Sebelumnya Dwi menyebut, hampir seluruh hotel dan restoran di Jatim terutama kota besar seperti Surabaya, Malang, Batu, Banyuwangi, dan Pasuruan, yang notabene jadi pusat acara yang diadakan kementerian maupun BUMN terdampak larangan ini. Okupansi di pekan pertama Ramadan di tempat-tempat itu baru menyentuh 20-30 persen.
Terpisah, untuk Surabaya, Eri Cahyadi Wali Kota Surabaya menyatakan pejabat dan ASN boleh menghadiri acara yang diadakan masyarakat.
“Lho boleh, yang tidak boleh adalah ASN terus mengadakan acara menunjukkan kemewahan. Kalau di hotel ngundang anak yatim, pengajian ya tidak apa-apa, siapa yang ngelarang.
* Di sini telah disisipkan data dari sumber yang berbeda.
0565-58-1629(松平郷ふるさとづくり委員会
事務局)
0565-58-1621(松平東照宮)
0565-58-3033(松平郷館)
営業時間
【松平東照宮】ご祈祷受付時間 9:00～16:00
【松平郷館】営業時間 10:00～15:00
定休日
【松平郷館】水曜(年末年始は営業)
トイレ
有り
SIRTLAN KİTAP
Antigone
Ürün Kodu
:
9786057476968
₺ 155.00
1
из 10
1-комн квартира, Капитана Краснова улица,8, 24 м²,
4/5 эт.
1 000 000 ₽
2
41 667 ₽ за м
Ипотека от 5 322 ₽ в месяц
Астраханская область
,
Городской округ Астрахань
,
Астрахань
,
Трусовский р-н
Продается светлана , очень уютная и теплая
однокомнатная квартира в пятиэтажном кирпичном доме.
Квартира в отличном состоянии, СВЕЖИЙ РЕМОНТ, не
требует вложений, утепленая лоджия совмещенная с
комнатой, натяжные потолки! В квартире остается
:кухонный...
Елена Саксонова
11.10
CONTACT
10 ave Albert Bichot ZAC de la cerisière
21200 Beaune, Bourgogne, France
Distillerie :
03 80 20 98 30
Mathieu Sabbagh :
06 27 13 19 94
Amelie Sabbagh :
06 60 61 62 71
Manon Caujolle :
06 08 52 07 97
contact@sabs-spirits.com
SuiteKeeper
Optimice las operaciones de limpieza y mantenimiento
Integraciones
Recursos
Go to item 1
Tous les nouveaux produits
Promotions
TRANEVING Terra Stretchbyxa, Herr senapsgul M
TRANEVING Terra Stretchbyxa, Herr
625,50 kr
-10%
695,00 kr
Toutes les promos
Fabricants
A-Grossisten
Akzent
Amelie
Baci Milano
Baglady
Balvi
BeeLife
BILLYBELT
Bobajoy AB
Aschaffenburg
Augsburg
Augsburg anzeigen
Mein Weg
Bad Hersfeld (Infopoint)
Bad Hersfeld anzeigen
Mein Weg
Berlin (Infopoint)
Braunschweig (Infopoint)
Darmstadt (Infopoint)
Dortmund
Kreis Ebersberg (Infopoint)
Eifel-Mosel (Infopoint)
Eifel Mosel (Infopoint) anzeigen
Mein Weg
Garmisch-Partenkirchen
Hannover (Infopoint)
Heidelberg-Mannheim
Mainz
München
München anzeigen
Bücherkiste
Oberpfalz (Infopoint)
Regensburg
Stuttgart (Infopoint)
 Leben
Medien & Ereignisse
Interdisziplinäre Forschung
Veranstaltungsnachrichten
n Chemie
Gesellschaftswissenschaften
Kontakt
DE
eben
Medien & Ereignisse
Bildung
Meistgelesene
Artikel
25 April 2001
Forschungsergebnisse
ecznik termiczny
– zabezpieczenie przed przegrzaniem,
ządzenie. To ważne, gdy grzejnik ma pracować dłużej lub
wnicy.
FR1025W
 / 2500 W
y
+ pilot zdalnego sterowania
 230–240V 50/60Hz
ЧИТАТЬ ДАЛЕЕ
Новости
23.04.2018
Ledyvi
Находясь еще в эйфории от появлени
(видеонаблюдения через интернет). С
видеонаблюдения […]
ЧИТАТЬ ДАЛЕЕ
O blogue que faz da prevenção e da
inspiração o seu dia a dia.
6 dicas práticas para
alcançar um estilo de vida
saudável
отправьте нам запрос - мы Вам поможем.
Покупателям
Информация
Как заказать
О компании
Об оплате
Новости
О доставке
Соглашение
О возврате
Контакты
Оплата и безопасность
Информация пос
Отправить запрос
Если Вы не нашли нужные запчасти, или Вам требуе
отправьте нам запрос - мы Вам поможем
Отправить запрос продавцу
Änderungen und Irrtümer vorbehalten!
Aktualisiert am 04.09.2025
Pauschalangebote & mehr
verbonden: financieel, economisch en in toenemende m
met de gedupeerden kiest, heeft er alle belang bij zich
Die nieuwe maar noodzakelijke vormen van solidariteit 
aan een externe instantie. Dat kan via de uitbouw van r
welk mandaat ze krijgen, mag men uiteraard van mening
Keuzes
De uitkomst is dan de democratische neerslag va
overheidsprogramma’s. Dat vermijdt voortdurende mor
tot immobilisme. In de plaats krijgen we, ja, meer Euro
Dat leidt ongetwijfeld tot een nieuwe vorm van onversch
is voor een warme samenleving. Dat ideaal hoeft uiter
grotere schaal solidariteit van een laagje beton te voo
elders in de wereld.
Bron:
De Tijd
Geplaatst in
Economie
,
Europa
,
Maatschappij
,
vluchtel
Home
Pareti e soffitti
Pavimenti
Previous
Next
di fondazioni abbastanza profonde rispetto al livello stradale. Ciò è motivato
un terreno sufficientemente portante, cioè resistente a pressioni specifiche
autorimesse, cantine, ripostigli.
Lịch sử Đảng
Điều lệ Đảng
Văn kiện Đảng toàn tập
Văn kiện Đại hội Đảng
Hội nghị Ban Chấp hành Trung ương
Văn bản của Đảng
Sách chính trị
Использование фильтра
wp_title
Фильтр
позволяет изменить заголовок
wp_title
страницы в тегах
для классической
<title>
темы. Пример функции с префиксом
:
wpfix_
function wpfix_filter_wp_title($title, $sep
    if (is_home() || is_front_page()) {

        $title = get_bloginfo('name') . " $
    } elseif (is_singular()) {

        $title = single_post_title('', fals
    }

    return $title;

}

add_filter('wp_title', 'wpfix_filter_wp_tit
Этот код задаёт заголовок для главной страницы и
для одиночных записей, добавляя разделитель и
Yang dilarang PNS buka bersama, misalnya satu pemkot mengadakan di hotel dengan acara luar biasa itu tidak boleh,” kata Eri.
Ia menyebut, larangan bukber bagi pejabat dan ASN pun bermaksud menumbuhkan sikap saling menghargai ditengah upaya kebangkitan ekonomi yang tidak sama.
“Kalaupun PNS mau datang buka di undangan orang tidak apa-apa, dia datang sebagai warga bukan PNS. Ini kan kita pascapandemi tidak semua bisa hidup nyaman, kita saling menghargai itu maksud Pak Presiden,” tutupnya.(lta/dfn/ipg)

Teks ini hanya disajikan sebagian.